Provided material below:

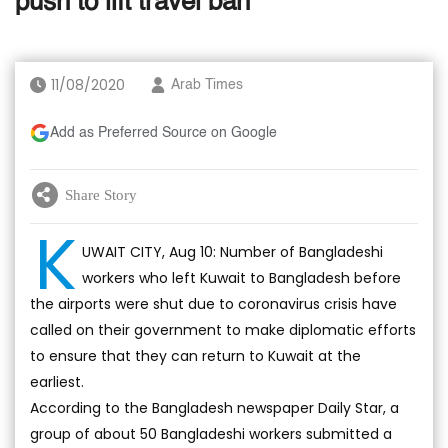
push to lift travel ban
11/08/2020
Arab Times
Add as Preferred Source on Google
Share Story
K
UWAIT CITY, Aug 10: Number of Bangladeshi
workers who left Kuwait to Bangladesh before
the airports were shut due to coronavirus crisis have
called on their government to make diplomatic efforts
to ensure that they can return to Kuwait at the
earliest.
According to the Bangladesh newspaper Daily Star, a
group of about 50 Bangladeshi workers submitted a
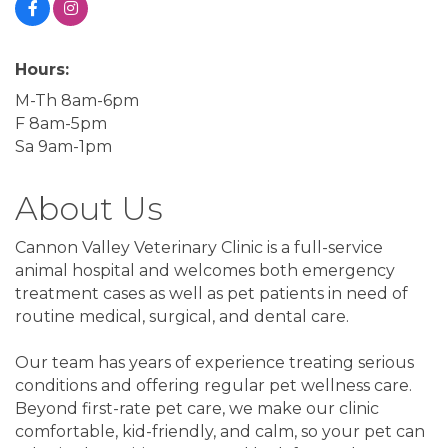
Hours:
M-Th 8am-6pm
F 8am-5pm
Sa 9am-1pm
About Us
Cannon Valley Veterinary Clinic is a full-service
animal hospital and welcomes both emergency
treatment cases as well as pet patients in need of
routine medical, surgical, and dental care.
Our team has years of experience treating serious
conditions and offering regular pet wellness care.
Beyond first-rate pet care, we make our clinic
comfortable, kid-friendly, and calm, so your pet can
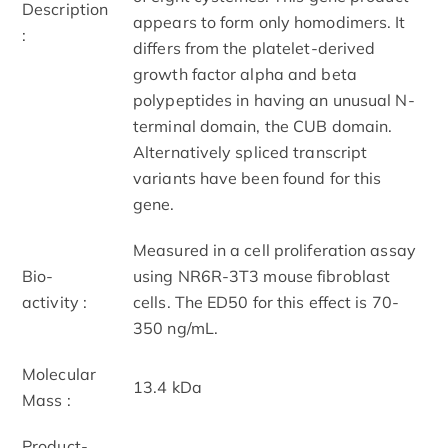
Description
appears to form only homodimers. It
:
differs from the platelet-derived
growth factor alpha and beta
polypeptides in having an unusual N-
terminal domain, the CUB domain.
Alternatively spliced transcript
variants have been found for this
gene.
Measured in a cell proliferation assay
Bio-
using NR6R-3T3 mouse fibroblast
activity :
cells. The ED50 for this effect is 70-
350 ng/mL.
Molecular
13.4 kDa
Mass :
Product-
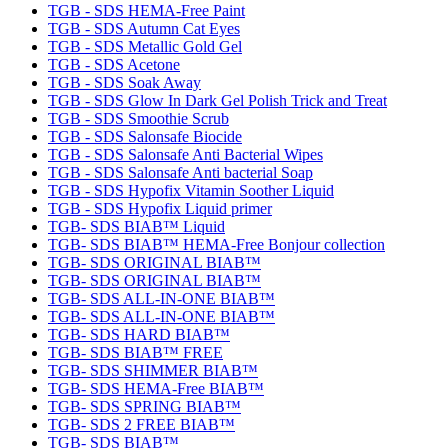
TGB - SDS HEMA-Free Paint
TGB - SDS Autumn Cat Eyes
TGB - SDS Metallic Gold Gel
TGB - SDS Acetone
TGB - SDS Soak Away
TGB - SDS Glow In Dark Gel Polish Trick and Treat
TGB - SDS Smoothie Scrub
TGB - SDS Salonsafe Biocide
TGB - SDS Salonsafe Anti Bacterial Wipes
TGB - SDS Salonsafe Anti bacterial Soap
TGB - SDS Hypofix Vitamin Soother Liquid
TGB - SDS Hypofix Liquid primer
TGB- SDS BIAB™ Liquid
TGB- SDS BIAB™ HEMA-Free Bonjour collection
TGB- SDS ORIGINAL BIAB™
TGB- SDS ORIGINAL BIAB™
TGB- SDS ALL-IN-ONE BIAB™
TGB- SDS ALL-IN-ONE BIAB™
TGB- SDS HARD BIAB™
TGB- SDS BIAB™ FREE
TGB- SDS SHIMMER BIAB™
TGB- SDS HEMA-Free BIAB™
TGB- SDS SPRING BIAB™
TGB- SDS 2 FREE BIAB™
TGB- SDS BIAB™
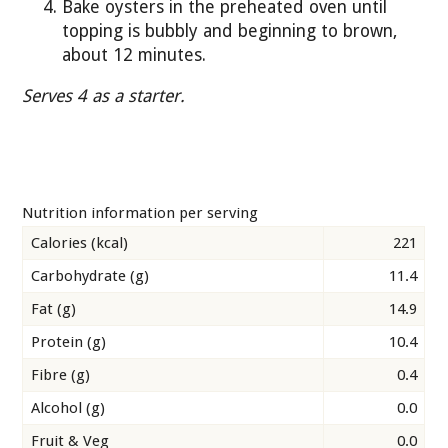
Bake oysters in the preheated oven until
topping is bubbly and beginning to brown,
about 12 minutes.
Serves 4 as a starter.
Nutrition information per serving
Calories (kcal)
221
Carbohydrate (g)
11.4
Fat (g)
14.9
Protein (g)
10.4
Fibre (g)
0.4
Alcohol (g)
0.0
Fruit & Veg
0.0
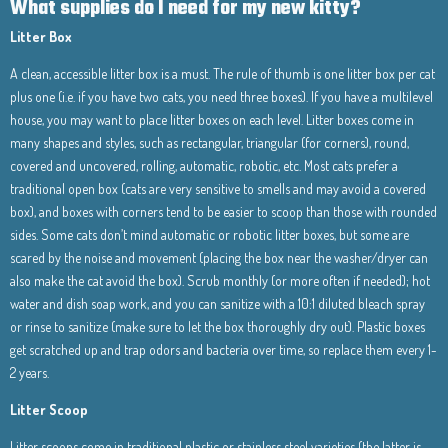
What supplies do I need for my new kitty?
Litter Box
A clean, accessible litter box is a must. The rule of thumb is one litter box per cat
plus one (i.e. if you have two cats, you need three boxes). If you have a multilevel
house, you may want to place litter boxes on each level. Litter boxes come in
many shapes and styles, such as rectangular, triangular (for corners), round,
covered and uncovered, rolling, automatic, robotic, etc. Most cats prefer a
traditional open box (cats are very sensitive to smells and may avoid a covered
box), and boxes with corners tend to be easier to scoop than those with rounded
sides. Some cats don’t mind automatic or robotic litter boxes, but some are
scared by the noise and movement (placing the box near the washer/dryer can
also make the cat avoid the box). Scrub monthly (or more often if needed); hot
water and dish soap work, and you can sanitize with a 10:1 diluted bleach spray
or rinse to sanitize (make sure to let the box thoroughly dry out). Plastic boxes
get scratched up and trap odors and bacteria over time, so replace them every 1-
2 years.
Litter Scoop
Litter scoops come in traditional plastic or stainless steel varieties (the latter is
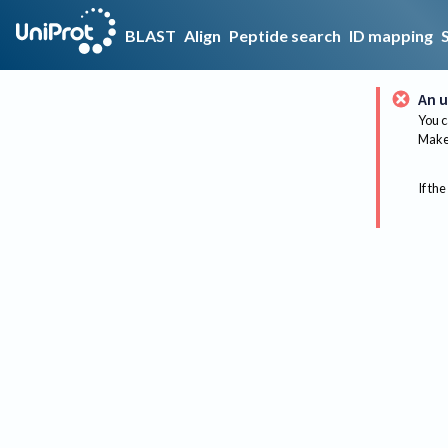
BLAST
Align
Peptide search
ID mapping
An u
You c
Make 
If the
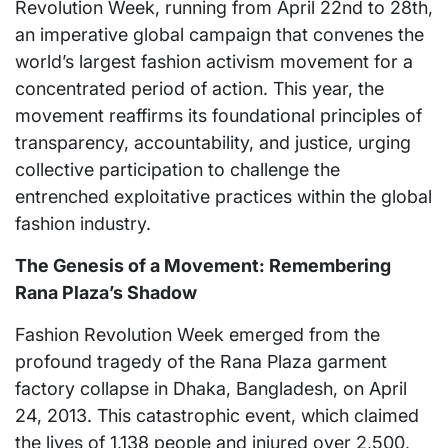
Revolution Week, running from April 22nd to 28th,
an imperative global campaign that convenes the
world’s largest fashion activism movement for a
concentrated period of action. This year, the
movement reaffirms its foundational principles of
transparency, accountability, and justice, urging
collective participation to challenge the
entrenched exploitative practices within the global
fashion industry.
The Genesis of a Movement: Remembering
Rana Plaza’s Shadow
Fashion Revolution Week emerged from the
profound tragedy of the Rana Plaza garment
factory collapse in Dhaka, Bangladesh, on April
24, 2013. This catastrophic event, which claimed
the lives of 1,138 people and injured over 2,500,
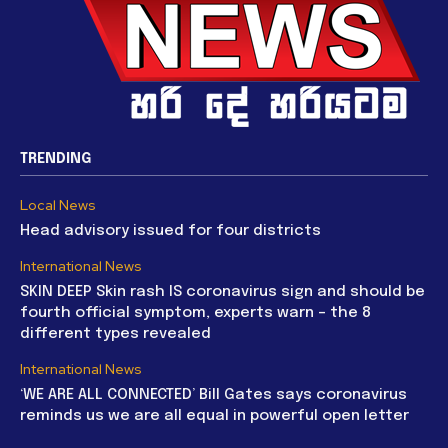
TRENDING
Local News
Head advisory issued for four districts
International News
SKIN DEEP Skin rash IS coronavirus sign and should be
fourth official symptom, experts warn – the 8
different types revealed
International News
‘WE ARE ALL CONNECTED’ Bill Gates says coronavirus
reminds us we are all equal in powerful open letter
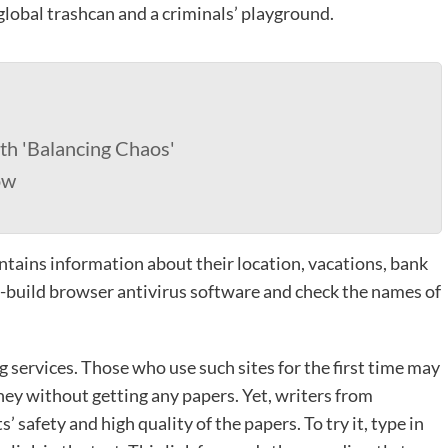
 global trashcan and a criminals’ playground.
th 'Balancing Chaos'
ow
ntains information about their location, vacations, bank
e in-build browser antivirus software and check the names of
 services. Those who use such sites for the first time may
ey without getting any papers. Yet, writers from
 safety and high quality of the papers. To try it, type in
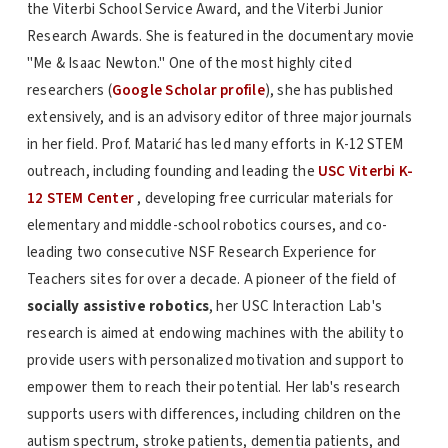
the Viterbi School Service Award, and the Viterbi Junior
Research Awards. She is featured in the documentary movie
"Me & Isaac Newton." One of the most highly cited
researchers (
Google Scholar profile
), she has published
extensively, and is an advisory editor of three major journals
in her field. Prof. Matarić has led many efforts in K-12 STEM
outreach, including founding and leading the
USC Viterbi K-
12 STEM Center
, developing free curricular materials for
elementary and middle-school robotics courses, and co-
leading two consecutive NSF Research Experience for
Teachers sites for over a decade. A pioneer of the field of
socially assistive robotics
, her USC Interaction Lab's
research is aimed at endowing machines with the ability to
provide users with personalized motivation and support to
empower them to reach their potential. Her lab's research
supports users with differences, including children on the
autism spectrum, stroke patients, dementia patients, and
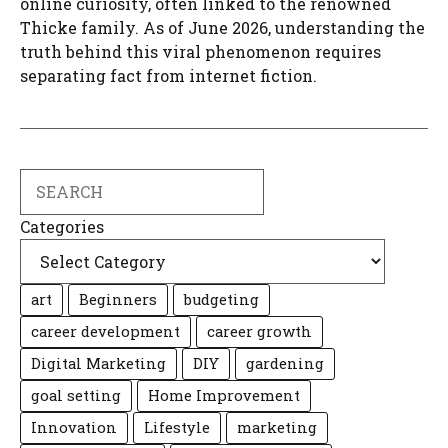
online curiosity, often linked to the renowned
Thicke family. As of June 2026, understanding the
truth behind this viral phenomenon requires
separating fact from internet fiction.
Search
Categories
art
Beginners
budgeting
career development
career growth
Digital Marketing
DIY
gardening
goal setting
Home Improvement
Innovation
Lifestyle
marketing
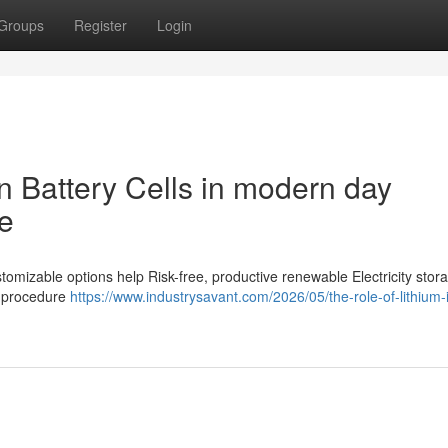
Groups
Register
Login
n Battery Cells in modern day
e
ustomizable options help Risk-free, productive renewable Electricity stor
e procedure
https://www.industrysavant.com/2026/05/the-role-of-lithium-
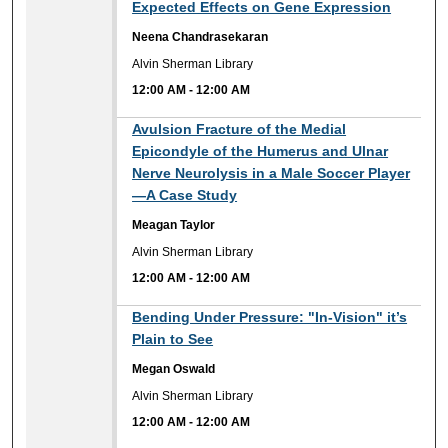
Expected Effects on Gene Expression
Neena Chandrasekaran
Alvin Sherman Library
12:00 AM
-
12:00 AM
12:00 AM
Avulsion Fracture of the Medial
Epicondyle of the Humerus and Ulnar
Nerve Neurolysis in a Male Soccer Player
—A Case Study
Meagan Taylor
Alvin Sherman Library
12:00 AM
-
12:00 AM
12:00 AM
Bending Under Pressure: "In-Vision" it’s
Plain to See
Megan Oswald
Alvin Sherman Library
12:00 AM
-
12:00 AM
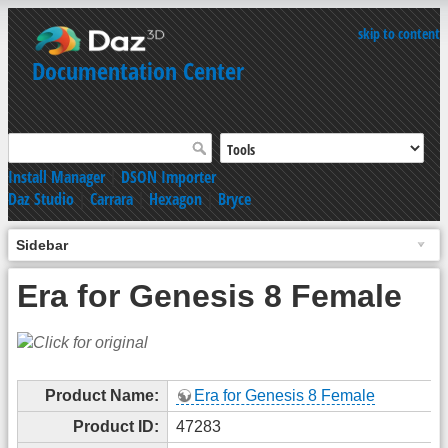
skip to content
Documentation Center
Install Manager
|
DSON Importer
Daz Studio
|
Carrara
|
Hexagon
|
Bryce
Sidebar
Era for Genesis 8 Female
Product Name:
Era for Genesis 8 Female
Product ID:
47283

End of Provided material.

--- Exercise brief ---
Copy out the lines above with "from" in them.

--- Result below ---
differs from the platelet-derived
Revolution Week, running from April 22nd to 28th,
Fashion Revolution Week emerged from the
ey without getting any papers. Yet, writers from
separating fact from internet fiction.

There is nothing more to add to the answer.